Pose estimation data:
=======
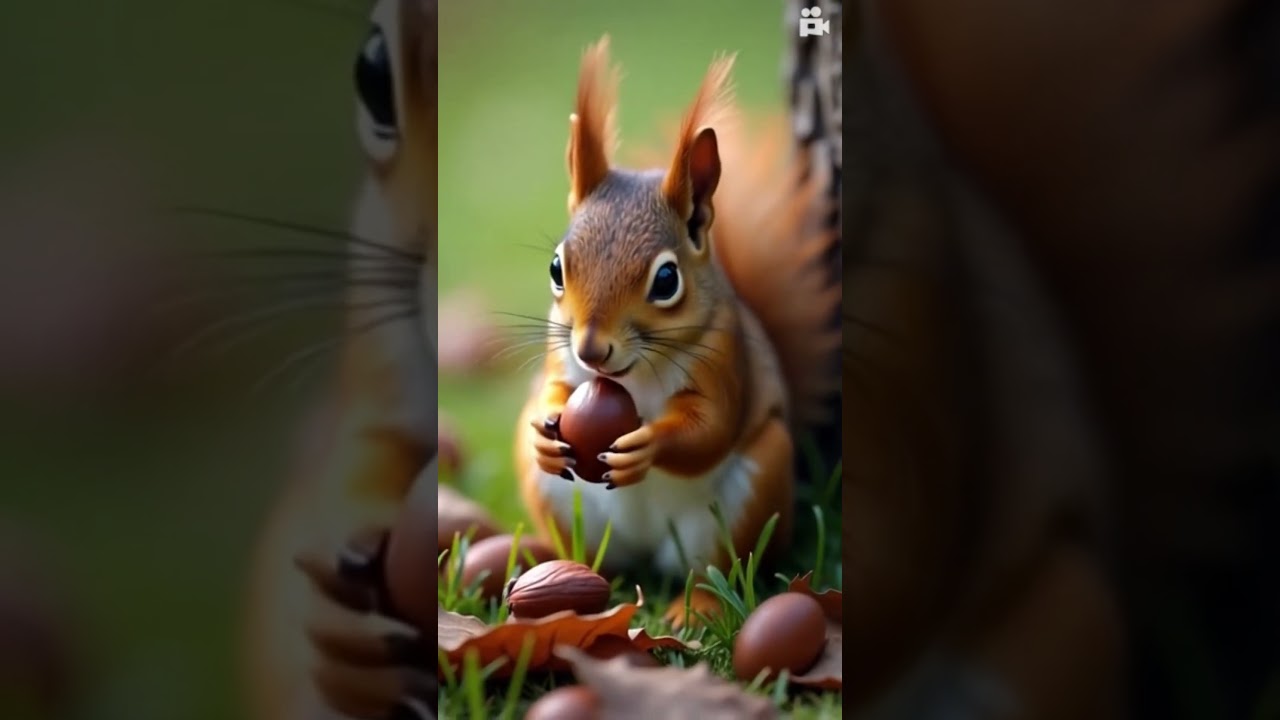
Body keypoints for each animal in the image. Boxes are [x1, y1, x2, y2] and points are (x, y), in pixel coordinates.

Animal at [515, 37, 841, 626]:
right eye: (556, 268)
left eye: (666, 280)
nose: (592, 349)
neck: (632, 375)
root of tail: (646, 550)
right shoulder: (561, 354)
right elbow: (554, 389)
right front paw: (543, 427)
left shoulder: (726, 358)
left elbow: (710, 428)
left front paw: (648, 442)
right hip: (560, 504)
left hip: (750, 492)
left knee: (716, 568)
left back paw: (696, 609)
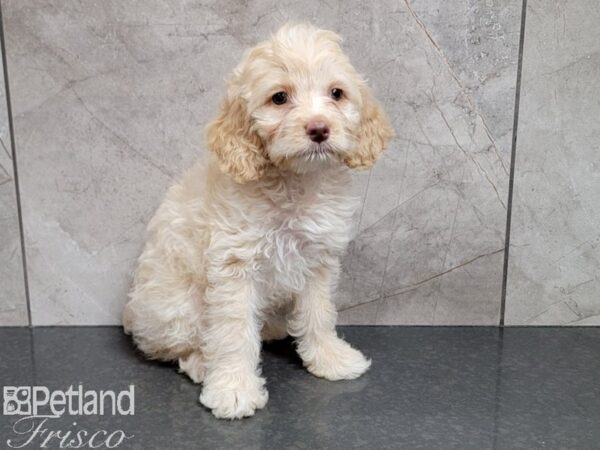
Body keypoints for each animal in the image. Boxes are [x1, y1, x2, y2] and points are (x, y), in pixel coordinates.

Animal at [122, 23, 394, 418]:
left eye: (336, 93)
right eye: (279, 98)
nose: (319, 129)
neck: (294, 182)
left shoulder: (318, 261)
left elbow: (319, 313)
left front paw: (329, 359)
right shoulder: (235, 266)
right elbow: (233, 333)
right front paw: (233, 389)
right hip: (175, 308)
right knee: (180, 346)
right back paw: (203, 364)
=======
• _What needs to be done_
Beginning at the line above that contains "left hip: (750, 492)" and going on through the line that contains "right eye: (279, 98)", please copy every line exactly, leaving the pictures out and adding nothing.

• _Task solution_
left hip: (750, 492)
left knee: (716, 568)
left back paw: (696, 609)
Body keypoints for each animal in the image. Boxes are [x1, y1, x2, y2] and points are (x, y), in pixel coordinates.

Animal at [122, 23, 394, 418]:
left eye: (336, 93)
right eye: (279, 98)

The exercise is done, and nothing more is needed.